There are specific camera settings and equipment factors that influence sharpness of the subject and overall photograph. Get the most value from the camera’s focus functions by understanding and applying these tips:
Depth of Field
Depth of field is how much of a given photograph is in sharp focus, from front to back. Only the subject you are focused on is tack sharp. Other elements in front of and behind the subject will be somewhat sharp. The following factors control depth of field:
- Focal Length – A long lens (such as 300-600 mm) produces shallow depth of field. Telephoto lenses are great for wildlife portraits and showing detail.
Subject Distance – As you get closer to the subject, depth of field decreases down to fractions of an inch.
- Focus Point – Depth of field extends about one-third in front of the point you focus on, and two thirds behind it. Focus on the eye of the tiger and its nose will generally be in focus. When photographing an animal with a long face, such as a zebra or wolf, try to photograph their profile to ensure their eyes and nose are in sharp focus.

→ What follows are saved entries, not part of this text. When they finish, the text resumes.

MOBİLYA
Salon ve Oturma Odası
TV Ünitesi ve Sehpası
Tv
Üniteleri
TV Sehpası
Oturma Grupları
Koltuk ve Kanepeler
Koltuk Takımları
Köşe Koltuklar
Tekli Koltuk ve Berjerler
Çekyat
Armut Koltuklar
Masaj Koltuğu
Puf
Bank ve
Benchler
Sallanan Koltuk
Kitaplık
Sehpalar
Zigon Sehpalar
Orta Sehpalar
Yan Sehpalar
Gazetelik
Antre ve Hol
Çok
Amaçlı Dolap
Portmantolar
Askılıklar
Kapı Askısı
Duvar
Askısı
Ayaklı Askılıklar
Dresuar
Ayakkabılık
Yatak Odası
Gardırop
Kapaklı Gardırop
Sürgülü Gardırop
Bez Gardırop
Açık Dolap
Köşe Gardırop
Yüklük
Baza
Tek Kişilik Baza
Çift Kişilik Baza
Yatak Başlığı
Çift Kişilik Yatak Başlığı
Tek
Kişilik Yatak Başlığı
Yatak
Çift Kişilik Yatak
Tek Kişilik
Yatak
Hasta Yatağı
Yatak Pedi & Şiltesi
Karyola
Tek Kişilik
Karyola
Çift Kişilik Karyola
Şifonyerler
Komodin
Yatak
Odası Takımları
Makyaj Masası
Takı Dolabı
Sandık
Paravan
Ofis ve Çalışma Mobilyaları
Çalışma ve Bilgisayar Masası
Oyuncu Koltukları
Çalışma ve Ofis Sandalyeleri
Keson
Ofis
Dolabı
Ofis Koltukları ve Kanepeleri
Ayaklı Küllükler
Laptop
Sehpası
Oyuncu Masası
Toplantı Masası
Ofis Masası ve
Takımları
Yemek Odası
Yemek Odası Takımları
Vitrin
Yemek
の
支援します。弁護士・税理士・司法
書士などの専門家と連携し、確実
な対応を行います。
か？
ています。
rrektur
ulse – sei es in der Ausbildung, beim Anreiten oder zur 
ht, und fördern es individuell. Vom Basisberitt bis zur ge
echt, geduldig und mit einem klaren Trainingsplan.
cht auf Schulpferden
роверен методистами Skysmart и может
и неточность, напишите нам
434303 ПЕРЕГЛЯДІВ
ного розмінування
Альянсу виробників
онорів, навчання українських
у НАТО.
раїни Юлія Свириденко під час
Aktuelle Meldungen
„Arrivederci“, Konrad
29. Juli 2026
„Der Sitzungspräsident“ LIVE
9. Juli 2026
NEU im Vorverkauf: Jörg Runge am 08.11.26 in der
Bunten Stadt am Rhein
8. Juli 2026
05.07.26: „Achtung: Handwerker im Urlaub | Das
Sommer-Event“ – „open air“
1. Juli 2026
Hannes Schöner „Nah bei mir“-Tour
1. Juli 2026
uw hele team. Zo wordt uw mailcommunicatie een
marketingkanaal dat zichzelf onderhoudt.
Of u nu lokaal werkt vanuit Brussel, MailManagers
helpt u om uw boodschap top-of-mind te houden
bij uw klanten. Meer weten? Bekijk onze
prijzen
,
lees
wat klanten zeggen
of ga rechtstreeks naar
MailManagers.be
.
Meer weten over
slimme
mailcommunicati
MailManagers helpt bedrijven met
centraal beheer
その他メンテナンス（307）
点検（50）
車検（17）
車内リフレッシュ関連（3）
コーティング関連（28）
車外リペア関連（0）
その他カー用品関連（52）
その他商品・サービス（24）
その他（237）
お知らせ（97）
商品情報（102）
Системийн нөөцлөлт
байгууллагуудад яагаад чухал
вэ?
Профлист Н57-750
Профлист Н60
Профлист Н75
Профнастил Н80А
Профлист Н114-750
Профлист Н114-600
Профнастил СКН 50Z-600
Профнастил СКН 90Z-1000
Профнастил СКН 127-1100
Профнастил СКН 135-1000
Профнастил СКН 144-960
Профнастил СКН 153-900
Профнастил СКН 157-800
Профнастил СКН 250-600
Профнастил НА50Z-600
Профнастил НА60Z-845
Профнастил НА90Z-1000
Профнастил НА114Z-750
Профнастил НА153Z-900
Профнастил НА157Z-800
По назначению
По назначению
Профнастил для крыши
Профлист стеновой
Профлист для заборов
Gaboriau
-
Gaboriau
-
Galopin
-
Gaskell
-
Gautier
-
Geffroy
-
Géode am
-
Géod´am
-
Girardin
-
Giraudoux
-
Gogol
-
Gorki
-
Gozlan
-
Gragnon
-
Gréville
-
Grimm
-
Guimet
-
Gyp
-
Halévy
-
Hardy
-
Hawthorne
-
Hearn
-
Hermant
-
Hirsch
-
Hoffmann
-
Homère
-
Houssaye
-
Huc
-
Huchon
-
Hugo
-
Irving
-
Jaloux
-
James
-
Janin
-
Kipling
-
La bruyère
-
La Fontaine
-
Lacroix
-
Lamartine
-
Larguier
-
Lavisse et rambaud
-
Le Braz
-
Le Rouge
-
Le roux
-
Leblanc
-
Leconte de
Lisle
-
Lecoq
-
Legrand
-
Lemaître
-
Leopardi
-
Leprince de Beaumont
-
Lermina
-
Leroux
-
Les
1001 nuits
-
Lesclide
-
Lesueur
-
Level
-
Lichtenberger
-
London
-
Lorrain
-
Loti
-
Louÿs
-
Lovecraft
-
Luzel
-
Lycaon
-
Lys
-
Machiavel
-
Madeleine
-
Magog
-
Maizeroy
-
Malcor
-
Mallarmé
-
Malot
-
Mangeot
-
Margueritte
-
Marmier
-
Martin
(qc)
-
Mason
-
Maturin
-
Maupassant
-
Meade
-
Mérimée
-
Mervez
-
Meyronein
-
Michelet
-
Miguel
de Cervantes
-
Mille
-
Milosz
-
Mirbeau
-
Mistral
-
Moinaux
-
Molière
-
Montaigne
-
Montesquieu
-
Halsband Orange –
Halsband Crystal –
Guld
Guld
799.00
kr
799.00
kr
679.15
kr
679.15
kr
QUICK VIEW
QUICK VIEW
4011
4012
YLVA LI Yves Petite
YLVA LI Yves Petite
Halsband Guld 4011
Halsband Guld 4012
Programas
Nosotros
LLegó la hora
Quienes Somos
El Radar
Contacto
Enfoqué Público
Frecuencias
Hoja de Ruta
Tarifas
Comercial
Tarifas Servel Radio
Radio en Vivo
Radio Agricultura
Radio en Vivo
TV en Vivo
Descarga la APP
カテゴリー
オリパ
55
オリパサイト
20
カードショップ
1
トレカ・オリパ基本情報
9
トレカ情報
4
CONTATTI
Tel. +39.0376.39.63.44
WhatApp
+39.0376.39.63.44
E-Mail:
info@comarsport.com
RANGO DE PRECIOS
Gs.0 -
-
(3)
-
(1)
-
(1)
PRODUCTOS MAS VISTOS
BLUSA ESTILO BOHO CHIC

- Aperture (f-stop) – Small f/numbers such as f/4, produce limited depth of field. Large f/numbers such as f/22, increase the zone of acceptably sharp focus.
Auto Focus Mode
Cameras offer two types of auto focus modes, by which the camera focuses automatically when the shutter-release button is pressed halfway.
- Single Servo (S) – The auto focus function focuses when the shutter-release button is pressed halfway, locks and remains locked. Use this when the subject is not moving.
- Continuous Servo (C) or AI Servo Mode – The auto focus function focuses continuously while the shutter-release button is pressed halfway. If the subject moves, the camera will engage predictive focus tracking to predict the final distance to subject and adjust focus as necessary. For most wildlife photography, use Continuous Servo (AI Servo) mode.
Auto Focus Area Mode
Focus points are the little empty squares or dots that you see when you look through your viewfinder. The area of the frame that the camera will use for auto focus is shown by the focus points. Modes:
- Single Point or Manual AF Point – The camera uses one focus point that you choose in your viewfinder to acquire focus. Use Single Point Mode for the majority of wildlife photography, because it enables you to select a specific feature such as an animal’s eyes on which to focus.
- Dynamic Area or AF Point Expansion – You choose one focus point. Once focus is acquired, if your subject moves, the camera will utilize the surrounding focus points to track subject movement and keep the focus on your subject. Pan the camera along with the subject to make sure the subject stays close to the initially selected focus point.
Use Dynamic Area (or AF Point Expansion) and/or Predictive (3D) Tracking for wildlife that is running, flying or moving sporadically. To track a small portion of the scene, pick a small number of points (such as 9 points). To track the entire frame, pick the highest number of points available or predictive (3D) tracking to track your subject.